MATERIAL FOR THIS TASK:
****

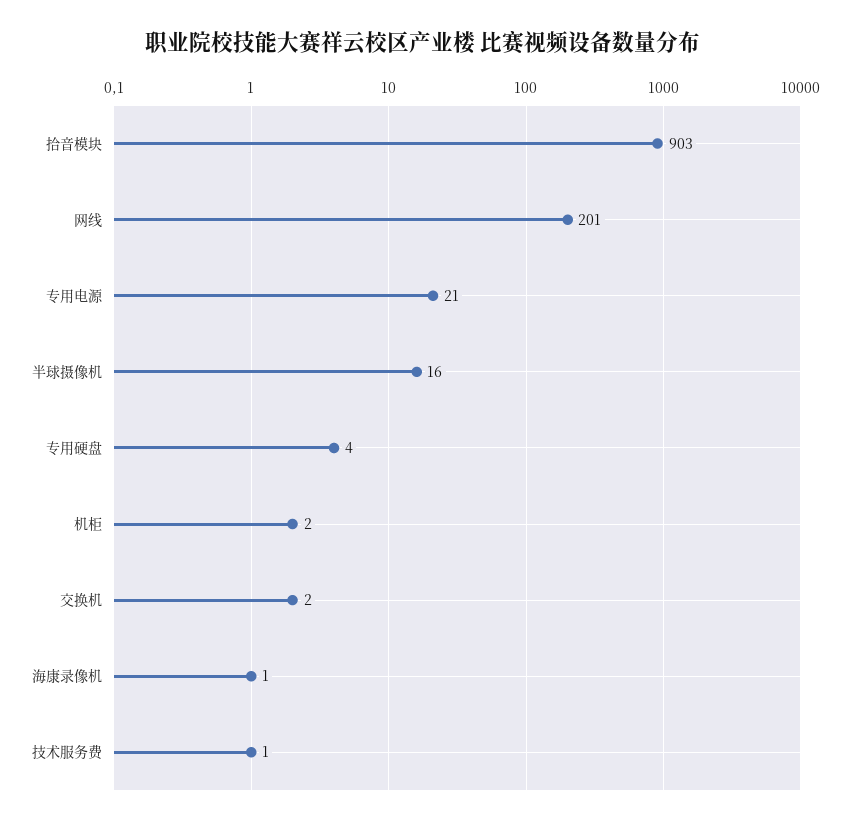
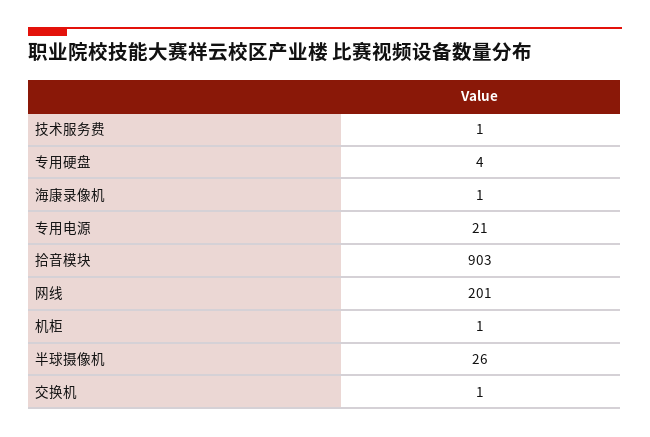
  {
    "拾音模块": 903,
    "网线": 201,
    "专用电源": 21,
-   "半球摄像机": 16,
+   "半球摄像机": 26,
    "专用硬盘": 4,
-   "机柜": 2,
+   "机柜": 1,
-   "交换机": 2,
+   "交换机": 1,
    "海康录像机": 1,
    "技术服务费": 1
  }

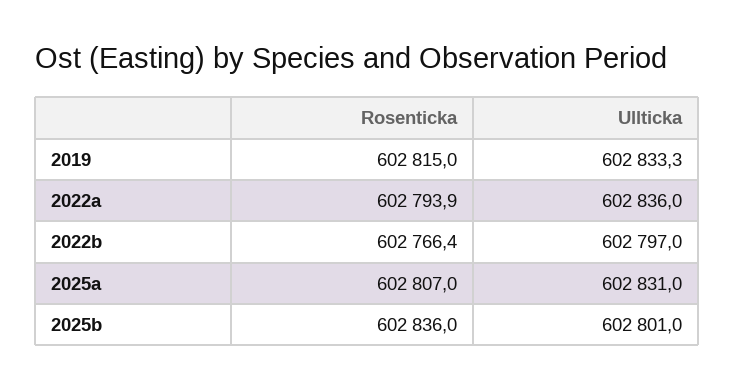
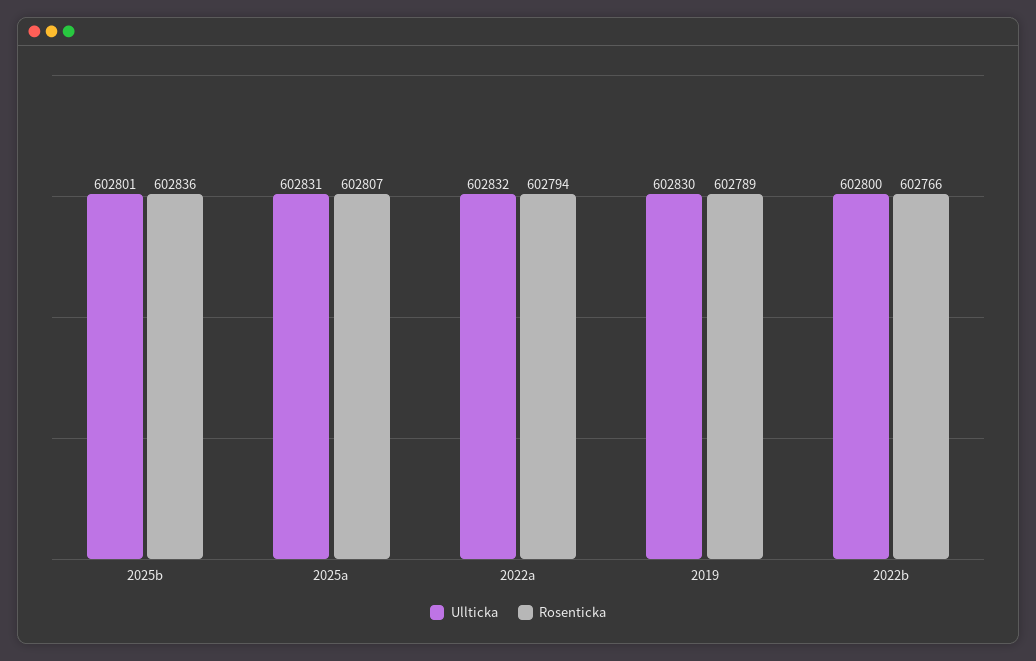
  {
    "Rosenticka": {
-     "2019": 602815,
+     "2019": 602789,
      "2022a": 602793.9,
      "2022b": 602766.4,
      "2025a": 602807,
      "2025b": 602836
    },
    "Ullticka": {
-     "2019": 602833.3,
+     "2019": 602830,
-     "2022a": 602836,
+     "2022a": 602832,
-     "2022b": 602797,
+     "2022b": 602800,
      "2025a": 602831,
      "2025b": 602801
    }
  }

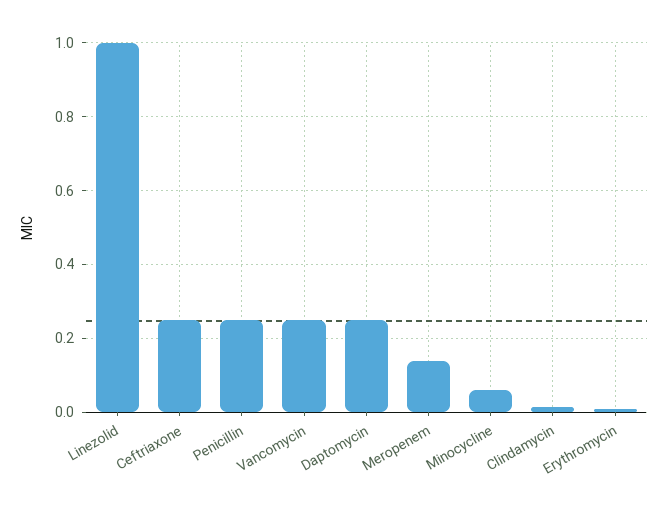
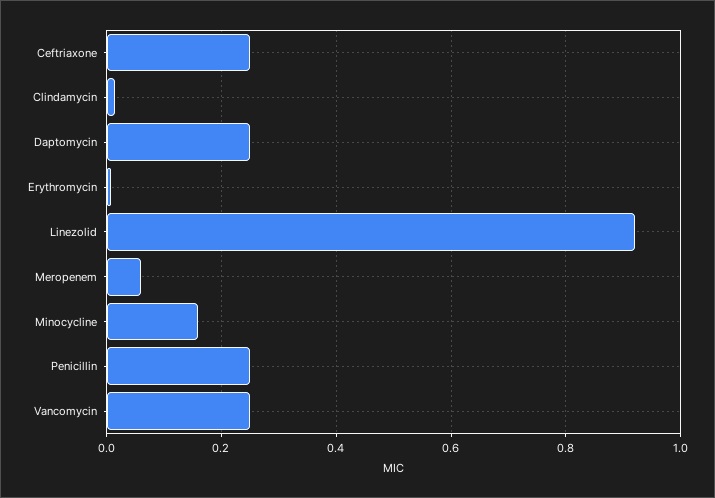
  {
-   "Linezolid": 1,
+   "Linezolid": 0.92,
    "Ceftriaxone": 0.26,
    "Penicillin": 0.26,
    "Vancomycin": 0.26,
    "Daptomycin": 0.26,
-   "Meropenem": 0.14,
+   "Meropenem": 0.06,
-   "Minocycline": 0.06,
+   "Minocycline": 0.16,
    "Clindamycin": 0.02,
    "Erythromycin": 0
  }

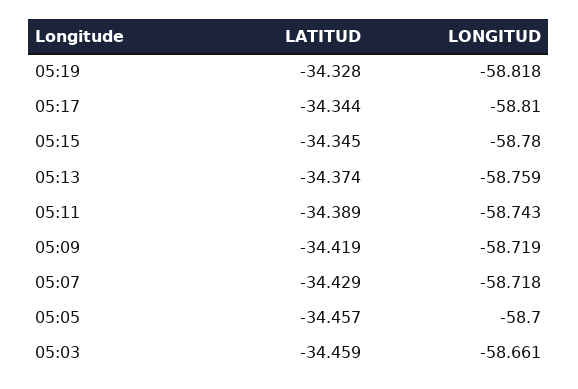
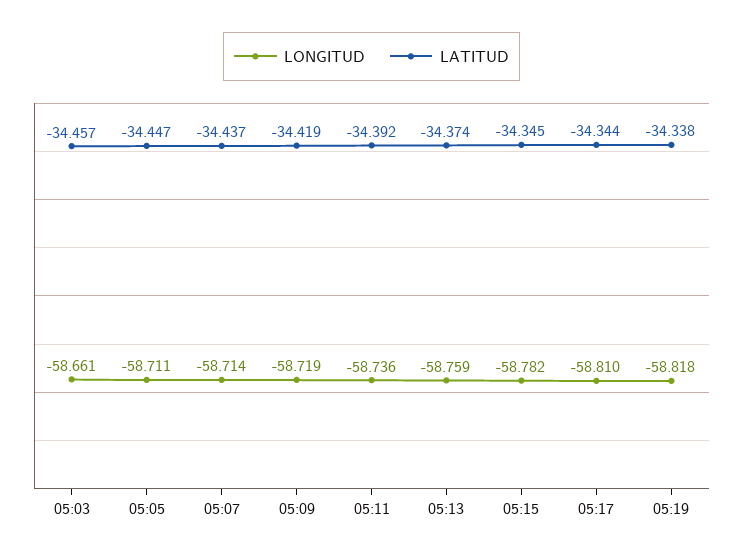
  {
    "LATITUD": {
-     "05:19": -34.328,
+     "05:19": -34.338,
      "05:17": -34.344,
      "05:15": -34.345,
      "05:13": -34.374,
-     "05:11": -34.389,
+     "05:11": -34.392,
      "05:09": -34.419,
-     "05:07": -34.429,
+     "05:07": -34.437,
-     "05:05": -34.457,
+     "05:05": -34.447,
-     "05:03": -34.459
+     "05:03": -34.457
    },
    "LONGITUD": {
      "05:19": -58.818,
      "05:17": -58.81,
-     "05:15": -58.78,
+     "05:15": -58.782,
      "05:13": -58.759,
-     "05:11": -58.743,
+     "05:11": -58.736,
      "05:09": -58.719,
-     "05:07": -58.718,
+     "05:07": -58.714,
-     "05:05": -58.7,
+     "05:05": -58.711,
      "05:03": -58.661
    }
  }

****

WHAT TO WORK ON:
Exactly what appears in the records above must be returned, apart from the pictures.

FINISHED TASK:
  {
    "拾音模块": 903,
    "网线": 201,
    "专用电源": 21,
-   "半球摄像机": 16,
+   "半球摄像机": 26,
    "专用硬盘": 4,
-   "机柜": 2,
+   "机柜": 1,
-   "交换机": 2,
+   "交换机": 1,
    "海康录像机": 1,
    "技术服务费": 1
  }

  {
    "Rosenticka": {
-     "2019": 602815,
+     "2019": 602789,
      "2022a": 602793.9,
      "2022b": 602766.4,
      "2025a": 602807,
      "2025b": 602836
    },
    "Ullticka": {
-     "2019": 602833.3,
+     "2019": 602830,
-     "2022a": 602836,
+     "2022a": 602832,
-     "2022b": 602797,
+     "2022b": 602800,
      "2025a": 602831,
      "2025b": 602801
    }
  }

  {
-   "Linezolid": 1,
+   "Linezolid": 0.92,
    "Ceftriaxone": 0.26,
    "Penicillin": 0.26,
    "Vancomycin": 0.26,
    "Daptomycin": 0.26,
-   "Meropenem": 0.14,
+   "Meropenem": 0.06,
-   "Minocycline": 0.06,
+   "Minocycline": 0.16,
    "Clindamycin": 0.02,
    "Erythromycin": 0
  }

  {
    "LATITUD": {
-     "05:19": -34.328,
+     "05:19": -34.338,
      "05:17": -34.344,
      "05:15": -34.345,
      "05:13": -34.374,
-     "05:11": -34.389,
+     "05:11": -34.392,
      "05:09": -34.419,
-     "05:07": -34.429,
+     "05:07": -34.437,
-     "05:05": -34.457,
+     "05:05": -34.447,
-     "05:03": -34.459
+     "05:03": -34.457
    },
    "LONGITUD": {
      "05:19": -58.818,
      "05:17": -58.81,
-     "05:15": -58.78,
+     "05:15": -58.782,
      "05:13": -58.759,
-     "05:11": -58.743,
+     "05:11": -58.736,
      "05:09": -58.719,
-     "05:07": -58.718,
+     "05:07": -58.714,
-     "05:05": -58.7,
+     "05:05": -58.711,
      "05:03": -58.661
    }
  }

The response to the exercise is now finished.